§ **Aim of the exercise**: Copy out, without any changes, the text read from all of the material below, and leave the pictures out of your answer.

+ + + + + + +

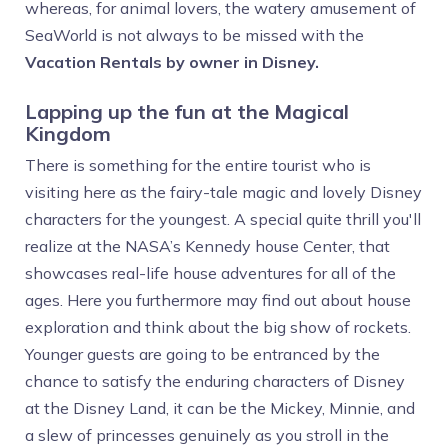
whereas, for animal lovers, the watery amusement of
SeaWorld is not always to be missed with the
Vacation Rentals by owner in Disney.
Lapping up the fun at the Magical
Kingdom
There is something for the entire tourist who is
visiting here as the fairy-tale magic and lovely Disney
characters for the youngest. A special quite thrill you'll
realize at the NASA’s Kennedy house Center, that
showcases real-life house adventures for all of the
ages. Here you furthermore may find out about house
exploration and think about the big show of rockets.
Younger guests are going to be entranced by the
chance to satisfy the enduring characters of Disney
at the Disney Land, it can be the Mickey, Minnie, and
a slew of princesses genuinely as you stroll in the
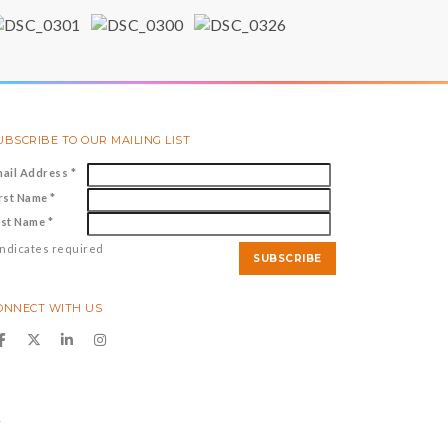
UBSCRIBE TO OUR MAILING LIST
mail Address
*
irst Name
*
ast Name
*
ndicates required
ONNECT WITH US
y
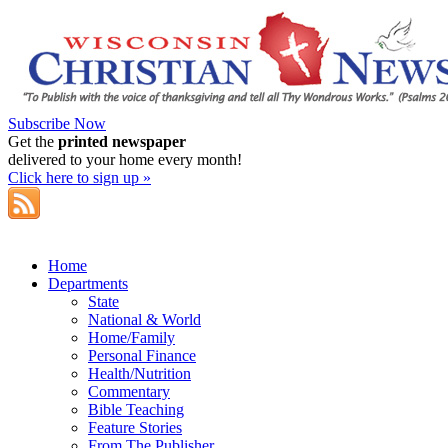
Subscribe Now
Get the
printed newspaper
delivered to your home every month!
Click here to sign up »
Home
Departments
State
National & World
Home/Family
Personal Finance
Health/Nutrition
Commentary
Bible Teaching
Feature Stories
From The Publisher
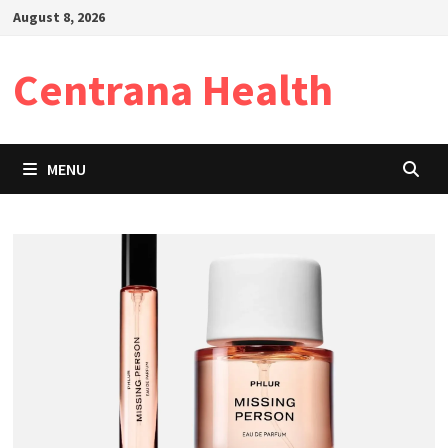
Skip
August 8, 2026
to
content
Centrana Health
MENU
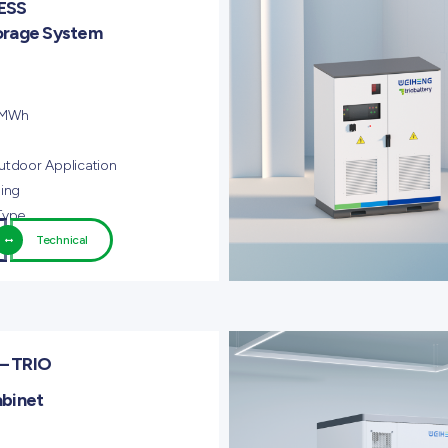
ESS
orage System
 MWh
utdoor Application
ling
Type
Technical
– TRIO
abinet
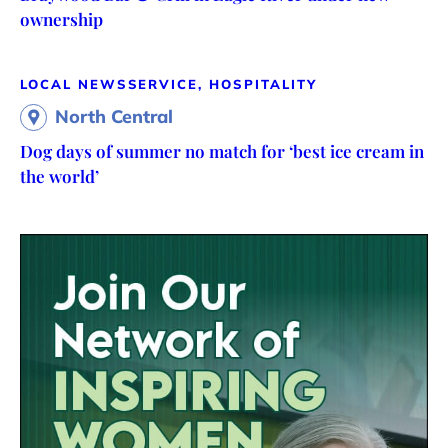
ownership
LOCAL NEWS
SERVICE, HOSPITALITY
North Central
Dog days of summer no match for ‘best ice cream in
the world’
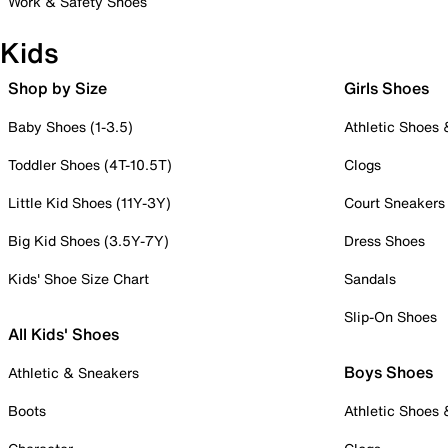
Work & Safety Shoes
Kids
Shop by Size
Girls Shoes
Baby Shoes (1-3.5)
Athletic Shoes
Toddler Shoes (4T-10.5T)
Clogs
Little Kid Shoes (11Y-3Y)
Court Sneakers
Big Kid Shoes (3.5Y-7Y)
Dress Shoes
Kids' Shoe Size Chart
Sandals
Slip-On Shoes
All Kids' Shoes
Boys Shoes
Athletic & Sneakers
Boots
Athletic Shoes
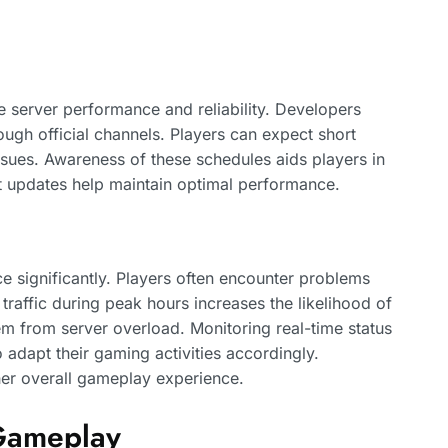
 server performance and reliability. Developers
gh official channels. Players can expect short
sues. Awareness of these schedules aids players in
nt updates help maintain optimal performance.
ce significantly. Players often encounter problems
traffic during peak hours increases the likelihood of
m from server overload. Monitoring real-time status
o adapt their gaming activities accordingly.
r overall gameplay experience.
 Gameplay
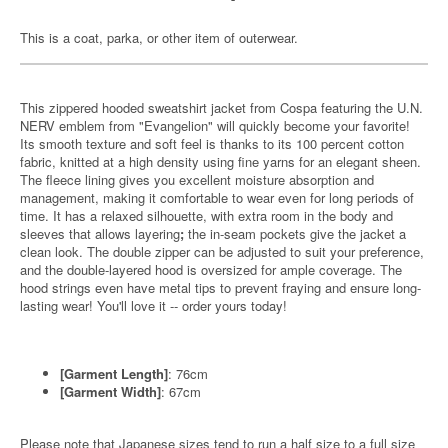
This is a coat, parka, or other item of outerwear.
This zippered hooded sweatshirt jacket from Cospa featuring the U.N.
NERV emblem from "Evangelion" will quickly become your favorite!
Its smooth texture and soft feel is thanks to its 100 percent cotton
fabric, knitted at a high density using fine yarns for an elegant sheen.
The fleece lining gives you excellent moisture absorption and
management, making it comfortable to wear even for long periods of
time. It has a relaxed silhouette, with extra room in the body and
sleeves that allows layering
;
the in-seam pockets give the jacket a
clean look. The double zipper can be adjusted to suit your preference,
and the double-layered hood is oversized for ample coverage. The
hood strings even have metal tips to prevent fraying and ensure long-
lasting wear! You'll love it -- order yours today!
[Garment Length]
: 76cm
[Garment Width]
: 67cm
Please note that Japanese sizes tend to run a half size to a full size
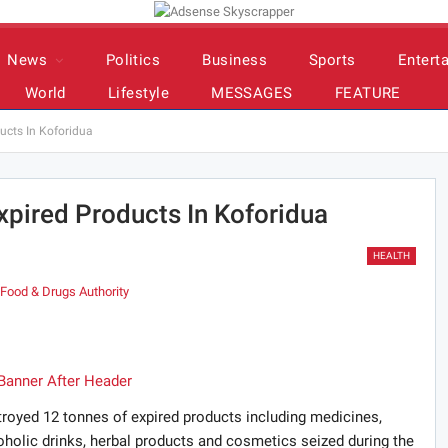
News
Politics
Business
Sports
Entert
World
Lifestyle
MESSAGES
FEATURE
ucts In Koforidua
pired Products In Koforidua
HEALTH
royed 12 tonnes of expired products including medicines,
oholic drinks, herbal products and cosmetics seized during the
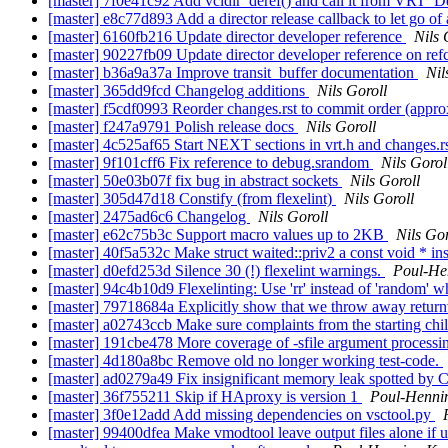
[master] 7f0e41c92 Add vcldir_deref() and call it from VRT_De
[master] e8c77d893 Add a director release callback to let go of
[master] 6160fb216 Update director developer reference
Nils 
[master] 90227fb09 Update director developer reference on re
[master] b36a9a37a Improve transit_buffer documentation
Nil
[master] 365dd9fcd Changelog additions
Nils Goroll
[master] f5cdf0993 Reorder changes.rst to commit order (appr
[master] f247a9791 Polish release docs
Nils Goroll
[master] 4c525af65 Start NEXT sections in vrt.h and changes.r
[master] 9f101cff6 Fix reference to debug.srandom
Nils Gorol
[master] 50e03b07f fix bug in abstract sockets
Nils Goroll
[master] 305d47d18 Constify (from flexelint)
Nils Goroll
[master] 2475ad6c6 Changelog
Nils Goroll
[master] e62c75b3c Support macro values up to 2KB
Nils Gor
[master] 40f5a532c Make struct waited::priv2 a const void * ins
[master] d0efd253d Silence 30 (!) flexelint warnings.
Poul-He
[master] 94c4b10d9 Flexelinting: Use 'rr' instead of 'random'
[master] 79718684a Explicitly show that we throw away return
[master] a02743ccb Make sure complaints from the starting chil
[master] 191cbe478 More coverage of -sfile argument process
[master] 4d180a8bc Remove old no longer working test-code.
[master] ad0279a49 Fix insignificant memory leak spotted by 
[master] 36f755211 Skip if HAproxy is version 1
Poul-Henn
[master] 3f0e12add Add missing dependencies on vsctool.py
[master] 99400dfea Make vmodtool leave output files alone if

+ + + + + + +

§ **Response to this task**:
whereas, for animal lovers, the watery amusement of
SeaWorld is not always to be missed with the
Vacation Rentals by owner in Disney.
Lapping up the fun at the Magical
Kingdom
There is something for the entire tourist who is
visiting here as the fairy-tale magic and lovely Disney
characters for the youngest. A special quite thrill you'll
realize at the NASA’s Kennedy house Center, that
showcases real-life house adventures for all of the
ages. Here you furthermore may find out about house
exploration and think about the big show of rockets.
Younger guests are going to be entranced by the
chance to satisfy the enduring characters of Disney
at the Disney Land, it can be the Mickey, Minnie, and
a slew of princesses genuinely as you stroll in the
UBSCRIBE TO OUR MAILING LIST
mail Address
*
irst Name
*
ast Name
*
ndicates required
ONNECT WITH US
y
Subscribe Now
Get the
printed newspaper
delivered to your home every month!
Click here to sign up »
Home
Departments
State
National & World
Home/Family
Personal Finance
Health/Nutrition
Commentary
Bible Teaching
Feature Stories
From The Publisher
Skip
August 8, 2026
to
content
Centrana Health
MENU
ESS
orage System
 MWh
utdoor Application
ling
Type
Technical
– TRIO
abinet
ownership
LOCAL NEWS
SERVICE, HOSPITALITY
North Central
Dog days of summer no match for ‘best ice cream in
the world’
Work & Safety Shoes
Kids
Shop by Size
Girls Shoes
Baby Shoes (1-3.5)
Athletic Shoes
Toddler Shoes (4T-10.5T)
Clogs
Little Kid Shoes (11Y-3Y)
Court Sneakers
Big Kid Shoes (3.5Y-7Y)
Dress Shoes
Kids' Shoe Size Chart
Sandals
Slip-On Shoes
All Kids' Shoes
Boys Shoes
Athletic & Sneakers
Boots
Athletic Shoes
 server performance and reliability. Developers
gh official channels. Players can expect short
sues. Awareness of these schedules aids players in
nt updates help maintain optimal performance.
ce significantly. Players often encounter problems
traffic during peak hours increases the likelihood of
m from server overload. Monitoring real-time status
o adapt their gaming activities accordingly.
r overall gameplay experience.
 Gameplay
This is a coat, parka, or other item of outerwear.
This zippered hooded sweatshirt jacket from Cospa featuring the U.N.
NERV emblem from "Evangelion" will quickly become your favorite!
Its smooth texture and soft feel is thanks to its 100 percent cotton
fabric, knitted at a high density using fine yarns for an elegant sheen.
The fleece lining gives you excellent moisture absorption and
management, making it comfortable to wear even for long periods of
time. It has a relaxed silhouette, with extra room in the body and
sleeves that allows layering
;
the in-seam pockets give the jacket a
clean look. The double zipper can be adjusted to suit your preference,
and the double-layered hood is oversized for ample coverage. The
hood strings even have metal tips to prevent fraying and ensure long-
lasting wear! You'll love it -- order yours today!
[Garment Length]
: 76cm
[Garment Width]
: 67cm
Please note that Japanese sizes tend to run a half size to a full size
News
Politics
Business
Sports
Entert
World
Lifestyle
MESSAGES
FEATURE
ucts In Koforidua
pired Products In Koforidua
HEALTH
royed 12 tonnes of expired products including medicines,
oholic drinks, herbal products and cosmetics seized during the
[master] 7f0e41c92 Add vcldir_deref() and call it from VRT_De
[master] e8c77d893 Add a director release callback to let go of
[master] 6160fb216 Update director developer reference
Nils 
[master] 90227fb09 Update director developer reference on re
[master] b36a9a37a Improve transit_buffer documentation
Nil
[master] 365dd9fcd Changelog additions
Nils Goroll
[master] f5cdf0993 Reorder changes.rst to commit order (appr
[master] f247a9791 Polish release docs
Nils Goroll
[master] 4c525af65 Start NEXT sections in vrt.h and changes.r
[master] 9f101cff6 Fix reference to debug.srandom
Nils Gorol
[master] 50e03b07f fix bug in abstract sockets
Nils Goroll
[master] 305d47d18 Constify (from flexelint)
Nils Goroll
[master] 2475ad6c6 Changelog
Nils Goroll
[master] e62c75b3c Support macro values up to 2KB
Nils Gor
[master] 40f5a532c Make struct waited::priv2 a const void * ins
[master] d0efd253d Silence 30 (!) flexelint warnings.
Poul-He
[master] 94c4b10d9 Flexelinting: Use 'rr' instead of 'random'
[master] 79718684a Explicitly show that we throw away return
[master] a02743ccb Make sure complaints from the starting chil
[master] 191cbe478 More coverage of -sfile argument process
[master] 4d180a8bc Remove old no longer working test-code.
[master] ad0279a49 Fix insignificant memory leak spotted by 
[master] 36f755211 Skip if HAproxy is version 1
Poul-Henn
[master] 3f0e12add Add missing dependencies on vsctool.py
[master] 99400dfea Make vmodtool leave output files alone if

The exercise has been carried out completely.